_Actions to take_.
1. From the TNABC interview passage, list every task that organizers take on once the right speakers are in place.
2. Render this sentence from the TNABC interview passage in Spanish: “It’s somewhere between a conference and a party,” said Levin about TNABC.
3. Write a continuation of the TNABC interview passage, starting after its final sentence.

───── Supplied passage ─────

TNABC is produced by Moe Levin, who is the Director of European Business Development at BitPay. In an interview with CoinReport, Levin said that producing this event is “chaotic.” There are a lot of moving parts into producing a conference, he said; getting the right speakers is key, as that is why people attend the event. After getting the right speakers, organizers can start driving the marketing campaign and sales strategy and seek sponsorship, trickling down to hotel bookings and setting the agenda.
“It’s somewhere between a conference and a party,” said Levin about TNABC. The event is a community-oriented one, he said, a celebration of Bitcoin rather than some sort of anti-money laundering event. “It’s more of a fun and exciting event for everybody to go to and celebrate all the work they have done.”
Levin also produces the European Bitcoin Convention. Asked to characterize the difference he sees in Bitcoin reception between North Americans and Europeans, Levin told CoinReport:
“Europeans are used to having more than one currency, so the concept of Bitcoin is not foreign to them…But the Americans have the US dollar and maybe PayPal they’re getting used to but it takes a lot more warming up to the idea of different prospective currencies than it does in Europe, so the reception there is a lot warmer.”

───── Information given ─────

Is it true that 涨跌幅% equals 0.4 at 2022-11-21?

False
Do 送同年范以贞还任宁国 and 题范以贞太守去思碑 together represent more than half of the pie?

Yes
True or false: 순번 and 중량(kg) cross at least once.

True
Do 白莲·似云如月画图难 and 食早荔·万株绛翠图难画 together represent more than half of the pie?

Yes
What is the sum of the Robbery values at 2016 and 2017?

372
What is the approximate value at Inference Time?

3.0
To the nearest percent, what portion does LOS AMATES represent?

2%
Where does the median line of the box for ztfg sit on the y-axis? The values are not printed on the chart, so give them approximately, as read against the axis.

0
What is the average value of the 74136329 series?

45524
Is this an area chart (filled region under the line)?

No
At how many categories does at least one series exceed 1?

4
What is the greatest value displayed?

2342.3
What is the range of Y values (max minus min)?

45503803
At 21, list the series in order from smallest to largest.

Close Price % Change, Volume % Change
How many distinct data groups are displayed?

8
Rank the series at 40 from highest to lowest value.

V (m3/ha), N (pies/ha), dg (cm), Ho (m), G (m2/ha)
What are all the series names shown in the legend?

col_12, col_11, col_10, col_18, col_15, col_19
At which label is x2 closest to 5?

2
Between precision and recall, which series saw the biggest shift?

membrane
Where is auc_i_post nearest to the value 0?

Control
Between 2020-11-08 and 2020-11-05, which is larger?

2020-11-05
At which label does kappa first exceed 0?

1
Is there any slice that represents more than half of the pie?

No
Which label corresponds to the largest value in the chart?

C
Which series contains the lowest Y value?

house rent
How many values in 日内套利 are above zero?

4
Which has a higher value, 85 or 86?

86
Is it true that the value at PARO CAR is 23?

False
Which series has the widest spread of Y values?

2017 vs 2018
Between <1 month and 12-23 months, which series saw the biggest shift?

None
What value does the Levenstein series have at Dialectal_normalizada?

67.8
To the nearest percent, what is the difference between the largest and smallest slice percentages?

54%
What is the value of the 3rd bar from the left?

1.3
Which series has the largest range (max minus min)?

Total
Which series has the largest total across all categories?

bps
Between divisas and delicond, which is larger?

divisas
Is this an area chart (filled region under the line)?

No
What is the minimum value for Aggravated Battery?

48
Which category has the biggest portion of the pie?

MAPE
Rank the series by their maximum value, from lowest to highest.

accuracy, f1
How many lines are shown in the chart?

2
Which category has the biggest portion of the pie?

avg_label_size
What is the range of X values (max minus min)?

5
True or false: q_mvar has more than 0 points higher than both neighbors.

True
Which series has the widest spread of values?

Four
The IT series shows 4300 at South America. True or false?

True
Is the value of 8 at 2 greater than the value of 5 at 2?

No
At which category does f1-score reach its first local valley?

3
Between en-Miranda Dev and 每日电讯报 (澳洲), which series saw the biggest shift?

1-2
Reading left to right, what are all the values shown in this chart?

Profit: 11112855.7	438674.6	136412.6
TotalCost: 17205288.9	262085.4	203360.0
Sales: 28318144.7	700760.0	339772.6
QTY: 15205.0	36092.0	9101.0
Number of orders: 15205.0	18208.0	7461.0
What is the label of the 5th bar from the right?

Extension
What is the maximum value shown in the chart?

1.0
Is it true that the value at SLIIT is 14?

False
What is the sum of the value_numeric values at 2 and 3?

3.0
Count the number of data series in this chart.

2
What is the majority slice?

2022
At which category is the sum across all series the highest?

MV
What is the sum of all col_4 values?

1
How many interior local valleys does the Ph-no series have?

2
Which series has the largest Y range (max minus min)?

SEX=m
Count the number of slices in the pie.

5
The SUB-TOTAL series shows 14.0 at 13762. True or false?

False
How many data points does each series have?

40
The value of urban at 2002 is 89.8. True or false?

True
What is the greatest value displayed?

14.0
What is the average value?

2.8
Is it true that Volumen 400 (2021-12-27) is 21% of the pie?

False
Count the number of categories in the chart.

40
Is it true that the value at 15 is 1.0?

─────

_Expected responses_.
1.
- Driving the marketing campaign
- Driving the sales strategy
- Seeking sponsorship
- Hotel bookings
- Setting the agenda

2. “Es algo entre una conferencia y una fiesta”, dijo Levin sobre TNABC.

3.
Europe is a fast-growing market, and BitPay, whose European headquarters is located in Amsterdam, is taking that region very seriously.
Levin said:
“We’ve have hired people that understand the local market, that can work in different languages, different cultural sensitivities, and different environments, so having an office in Amsterdam allows us to leverage everybody’s unique skills in Europe rather than do some satellite operations from America to Europe.”
Last spring, BitPay announced the opening of its Amsterdam location, later moving into a bigger space in September. When the initial location was announced, along with his hiring, Levin said that “being Bitcoin ready is about more than accepting bitcoin, it’s about being ready for the future.”
Asked to elaborate on his statement, Levin told CoinReport:
“Being ready for the future means all the new innovations that are happening with Bitcoin and the protocol and the payment protocol. We need to be aware and on top in being market leaders and understanding what’s happening in the ecosystem and what’s changing and how to integrate it, what we should keep, what we shouldn’t. We need to be, at all times, with our finger on the pulse of what’s happening in Bitcoin. It isn’t just about accepting Bitcoin, it’s about understanding how all these part play together like an elaborate wristwatch to find out what are the different cogs that are making Bitcoin work and tick, how to make it work smoother, better, faster.”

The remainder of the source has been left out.